--- Available records Enclosed Below ---

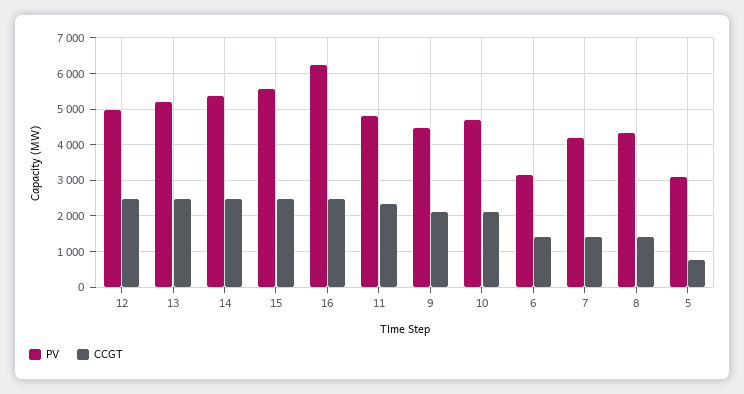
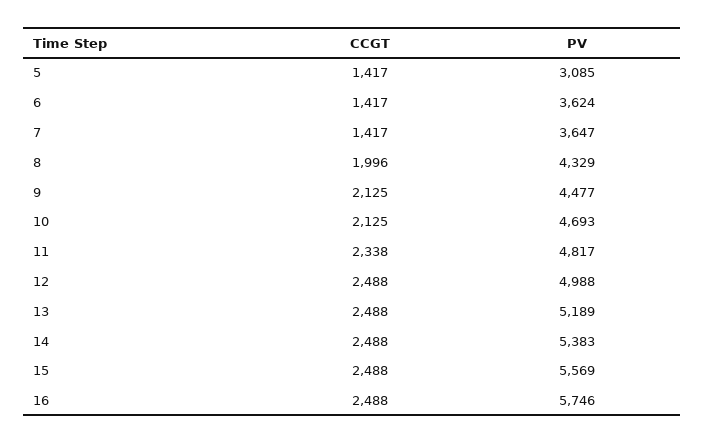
PV, 16: 6200 -> 5746
PV, 6: 3200 -> 3624
PV, 7: 4200 -> 3647
CCGT, 8: 1400 -> 1996
CCGT, 5: 800 -> 1417

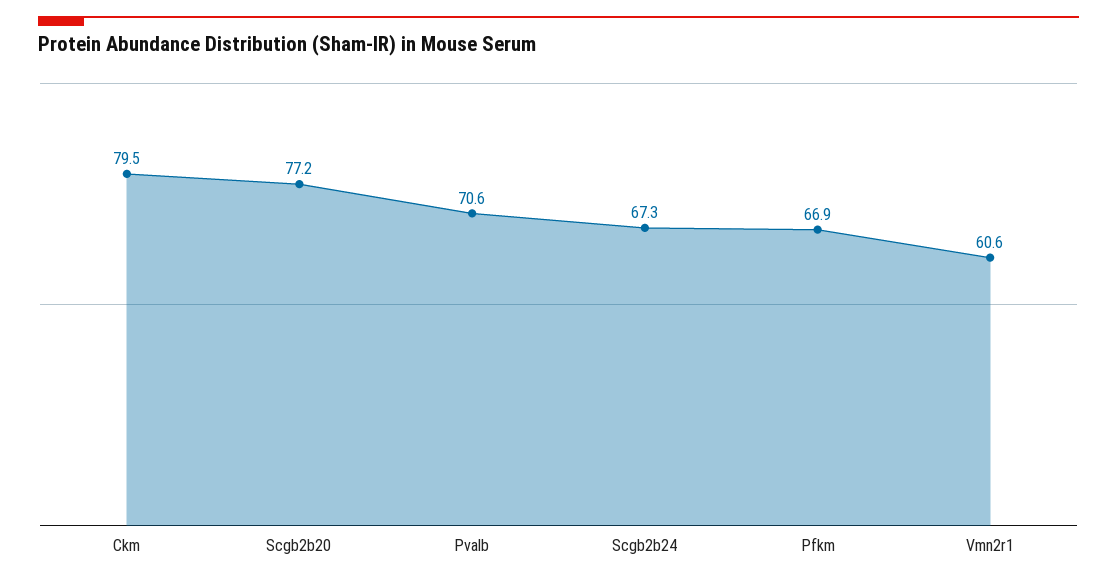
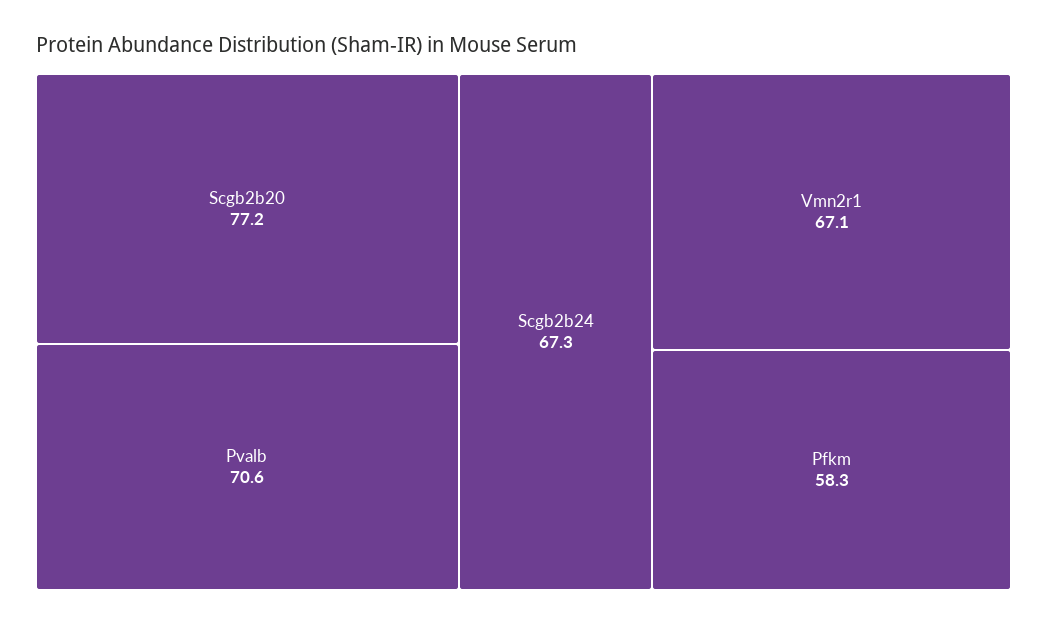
Ckm: 79.5 -> none
Pfkm: 66.9 -> 58.3
Vmn2r1: 60.6 -> 67.1

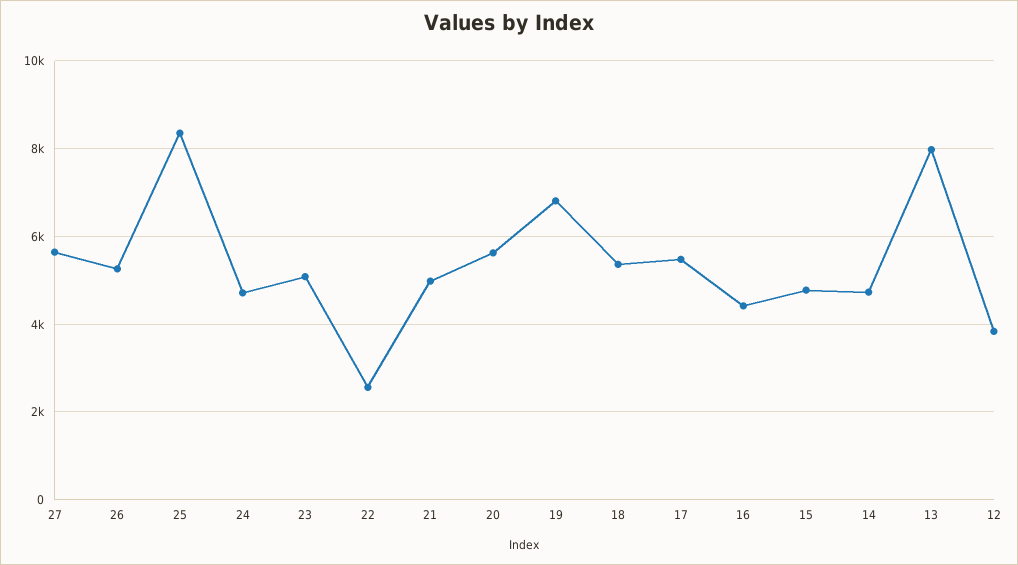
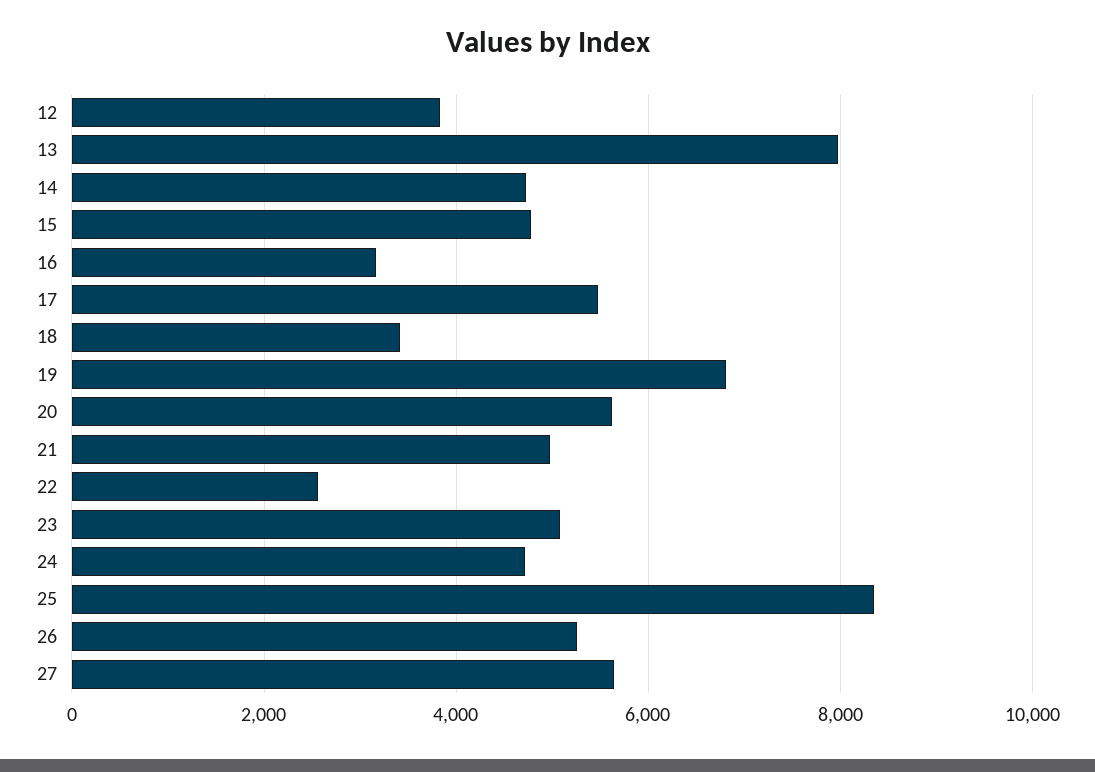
18: 5400 -> 3400
16: 4400 -> 3200

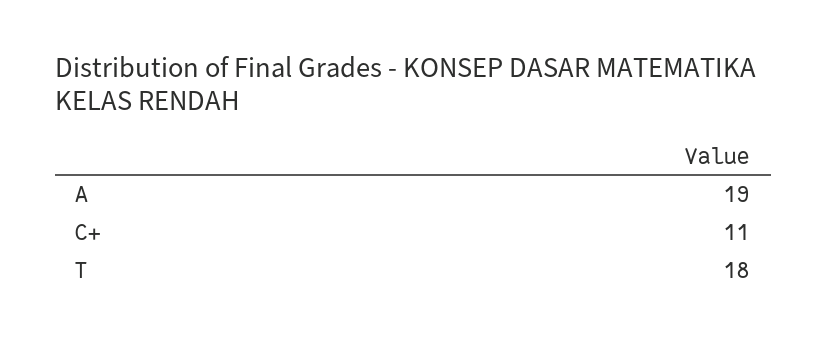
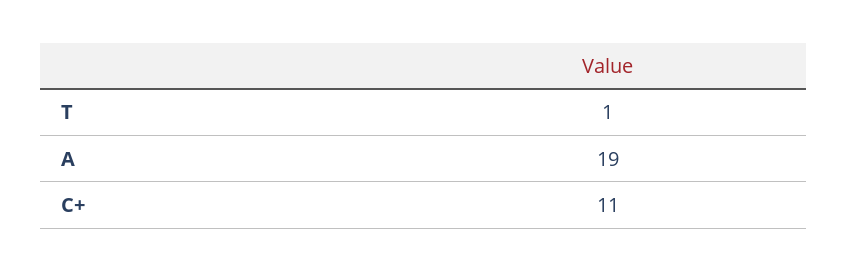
T: 18 -> 1

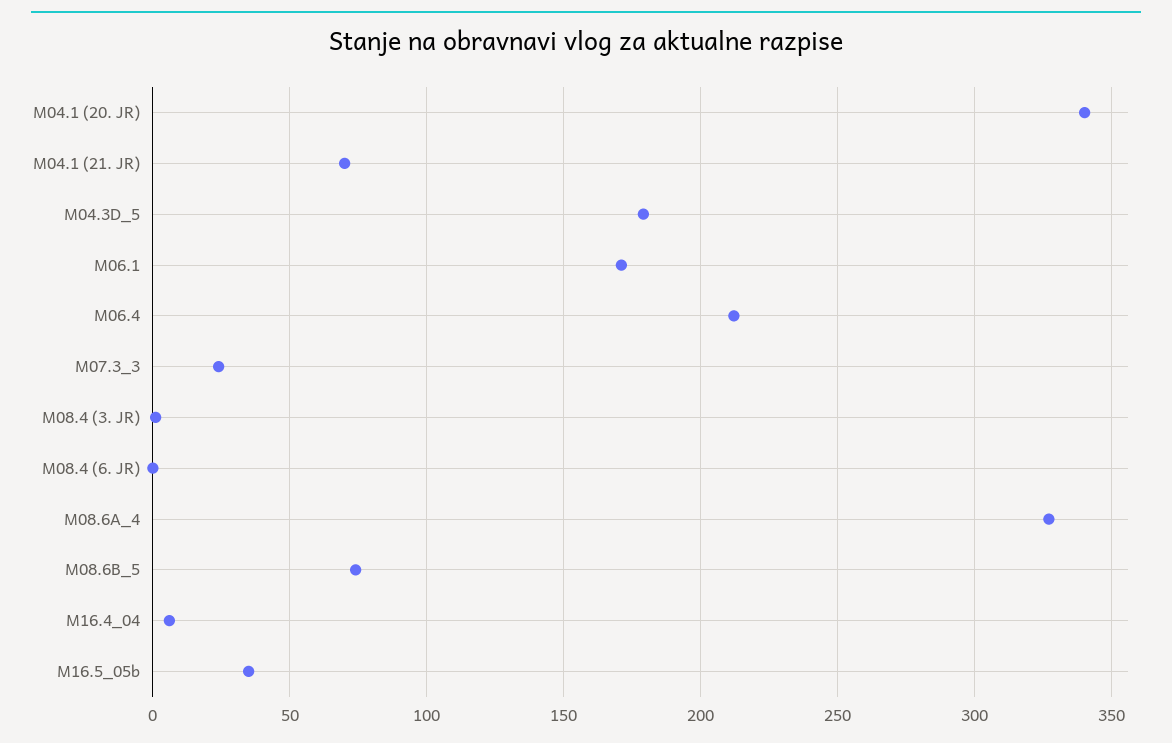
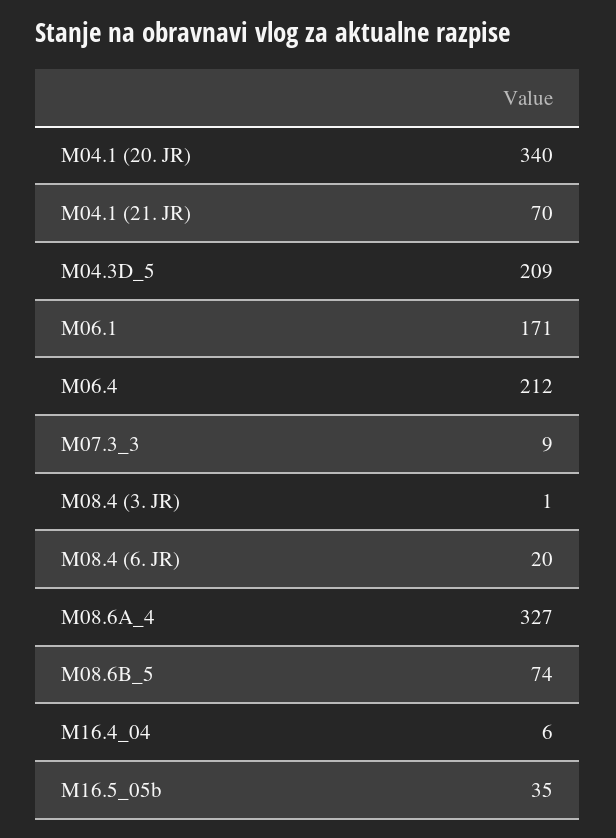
M04.3D_5: 180 -> 209
M07.3_3: 25 -> 9
M08.4 (6. JR): 0 -> 20

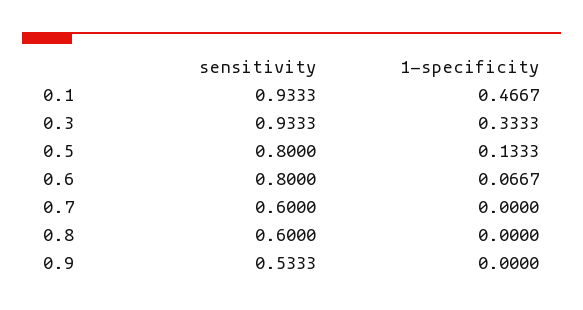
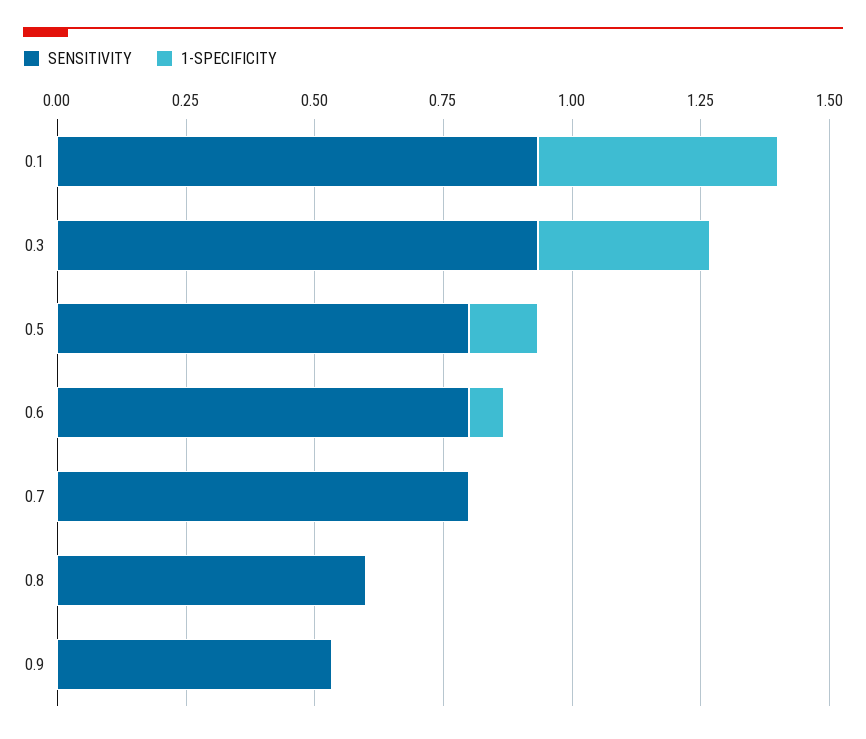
sensitivity, 0.7: 0.6 -> 0.8

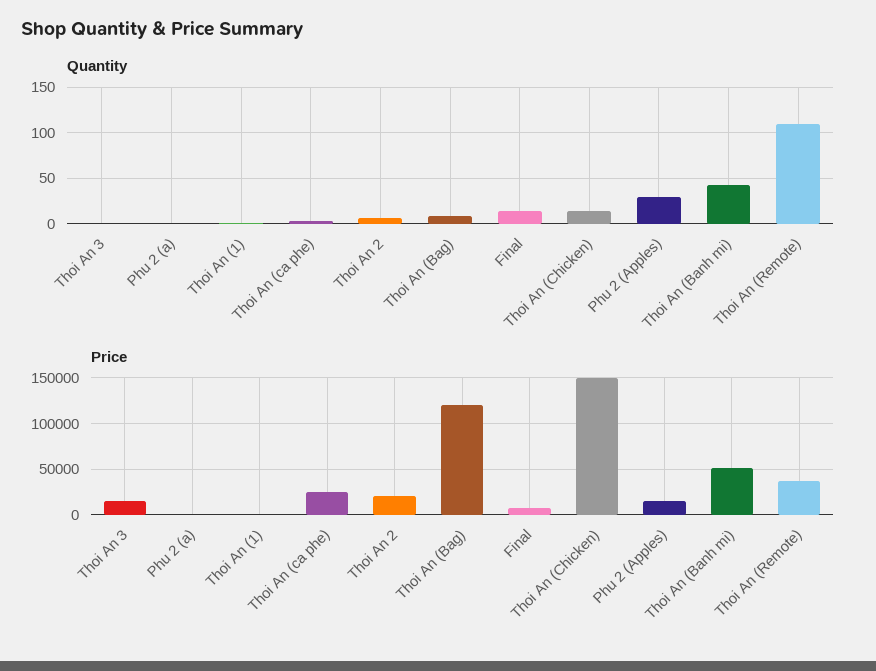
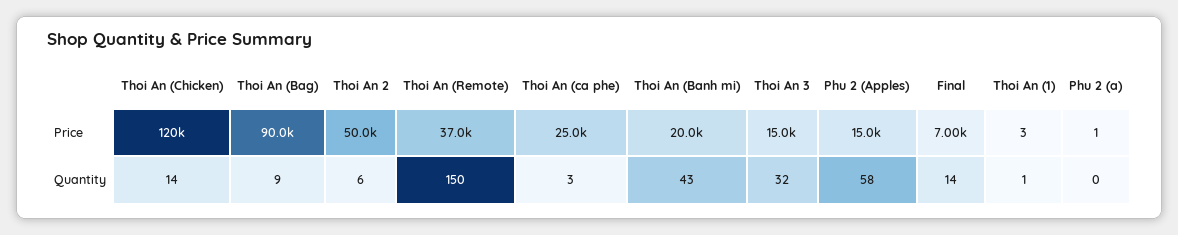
Quantity, Thoi An 3: 0 -> 32
Quantity, Phu 2 (Apples): 30 -> 58
Quantity, Thoi An (Remote): 110 -> 150
Price, Thoi An 2: 20000 -> 50000
Price, Thoi An (Bag): 120000 -> 90000
Price, Thoi An (Chicken): 150000 -> 120000
Price, Thoi An (Banh mi): 50000 -> 20000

--- End of Enclosed Available records ---

_Task objective_
From the line with "CCGT, 8: 1400 -> 1996" through the final line of the records above, return each line exactly and nothing else. Pictures are to be skipped.

_Answer for this exercise_
CCGT, 8: 1400 -> 1996
CCGT, 5: 800 -> 1417

Ckm: 79.5 -> none
Pfkm: 66.9 -> 58.3
Vmn2r1: 60.6 -> 67.1

18: 5400 -> 3400
16: 4400 -> 3200

T: 18 -> 1

M04.3D_5: 180 -> 209
M07.3_3: 25 -> 9
M08.4 (6. JR): 0 -> 20

sensitivity, 0.7: 0.6 -> 0.8

Quantity, Thoi An 3: 0 -> 32
Quantity, Phu 2 (Apples): 30 -> 58
Quantity, Thoi An (Remote): 110 -> 150
Price, Thoi An 2: 20000 -> 50000
Price, Thoi An (Bag): 120000 -> 90000
Price, Thoi An (Chicken): 150000 -> 120000
Price, Thoi An (Banh mi): 50000 -> 20000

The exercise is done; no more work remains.